Pitchforks and pries. Let’s poke it through to the brain before they get here, let’s poke it to make it dead before they poke it, so we can claim it and get the bone. I am grown, after all.
Die, die.
Why do you cry like a girl?
I’m not a girl.
Whale-lover, then. Crybaby.
Listen to it breathe.
I can’t hear anything but Cap’n Peters and his men beaching loud like six blacks banging dishpans.
It’s breathing big.
There—I’ve got the stick through, no thanks to you.
It still breathes.
If I hang on it here and pull down, the whole side will rip and they’ll know it’s ours. Give me a hand—
2
Home, an hour later
Ma, there’s rope in my soup
Eat it or you can’t watch the hanging.
I can’t, not a drop more, Ma. All the chewing hurts my teeth.

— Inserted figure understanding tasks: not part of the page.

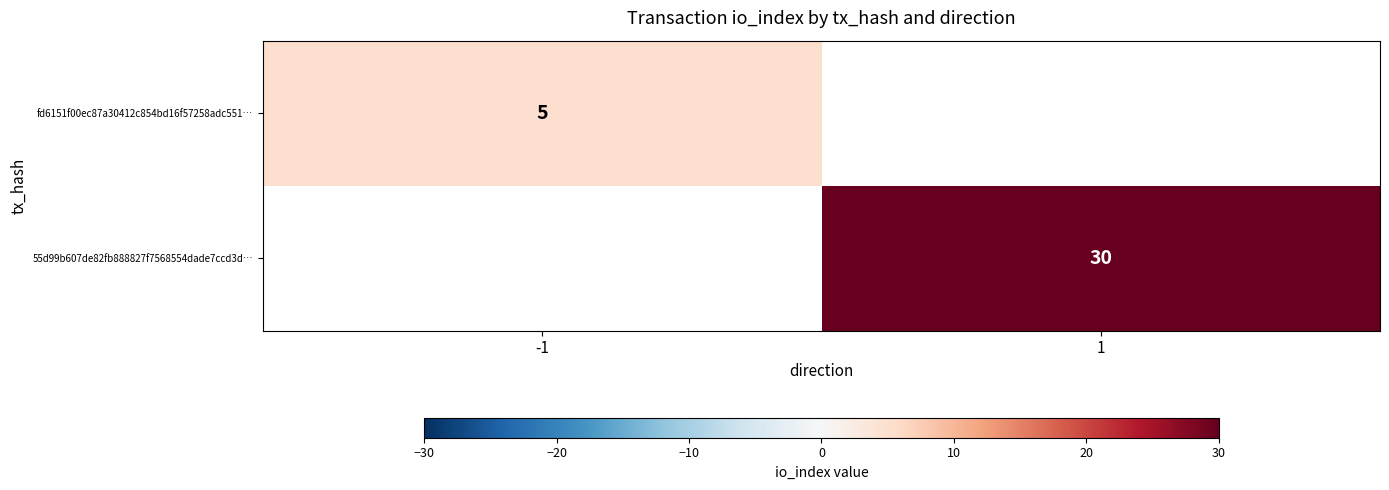

Is it true that fd6151f00ec87a30412c854bd16f57258adc551… equals 5 at -1?

True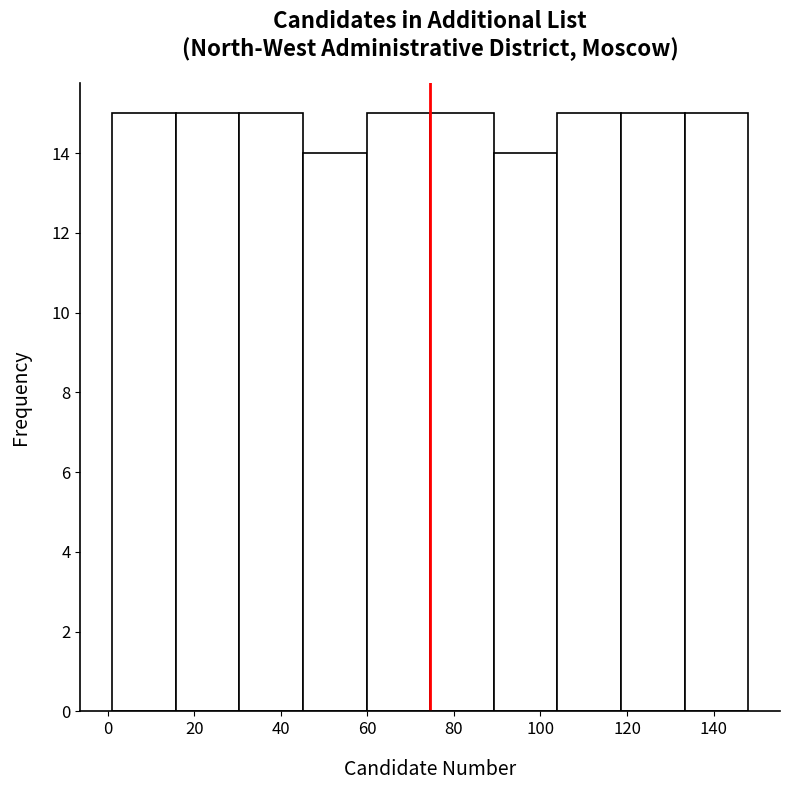

How tall is the bar that spans 104 to 118 on the x-axis? Neither the bar edges nor the heights are printed on the chart, so give them approximately, as read against the axes.

15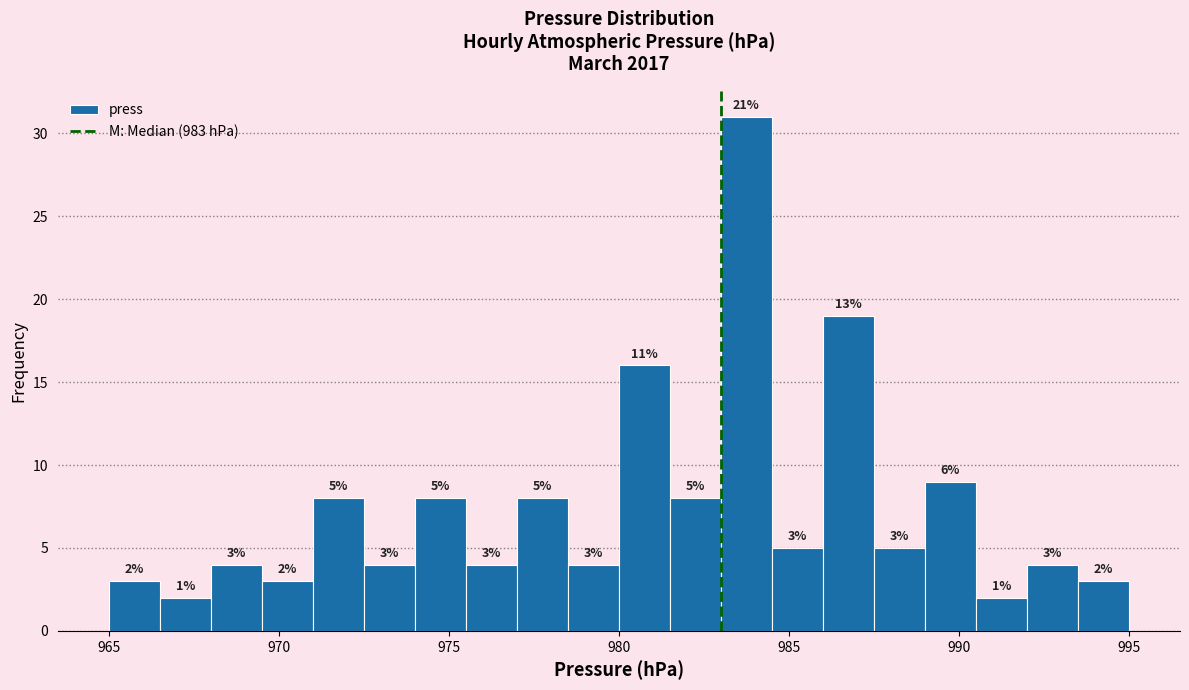

Around what value on the x-axis is the tallest bar? Give the approximate position of its centre, as read against the axis.

984.0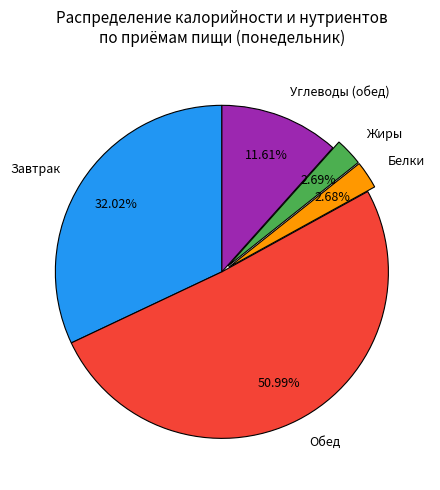

To the nearest percent, what is the combined percentage of Завтрак and Обед?

83%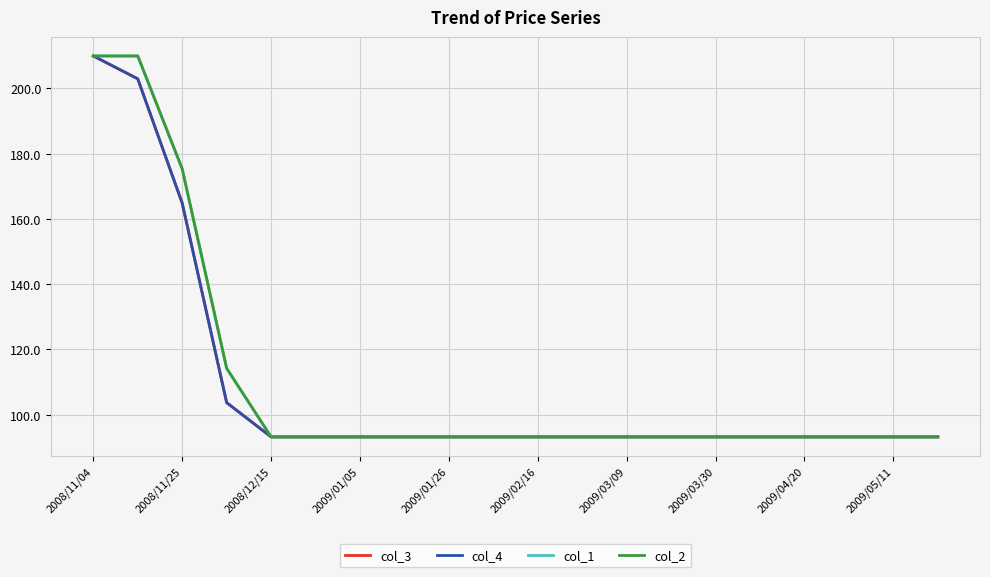

True or false: col_2 and col_3 intersect in this chart.

False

It’s bone, that’s all. Bone against bone. Chew it up, then spit it into your hand. See—a pig clavicle or a horse bone, not rope. Sit still and stop your wheezing and sneezing and snot-dribbling.
The drumming’s so loud today, my head hurts.
Old Hubble is getting his practice, best at the dirge in all the colonies I’d say.
There—at the bottom of my bowl—see?
It’s a bit of chew. If we sit just right, maybe we’ll see the beardtips flame again. I do love the rope.
Ma.
Any less punishment and the ocean would be crowded with rogues.
Put up a rag to curtain it. Father must’ve been a pirate, I hate these hangings with such a fever.
Eat your soup. And the bones too. I sold yesterday’s rope for those bones. And wipe your nose on my skirt. Your father, a pirate—what will you be thinking next? I’m on the lookout for a better man than that, boy, even Peters only takes boats that broke.
Makes a person want to go to sea, your soup.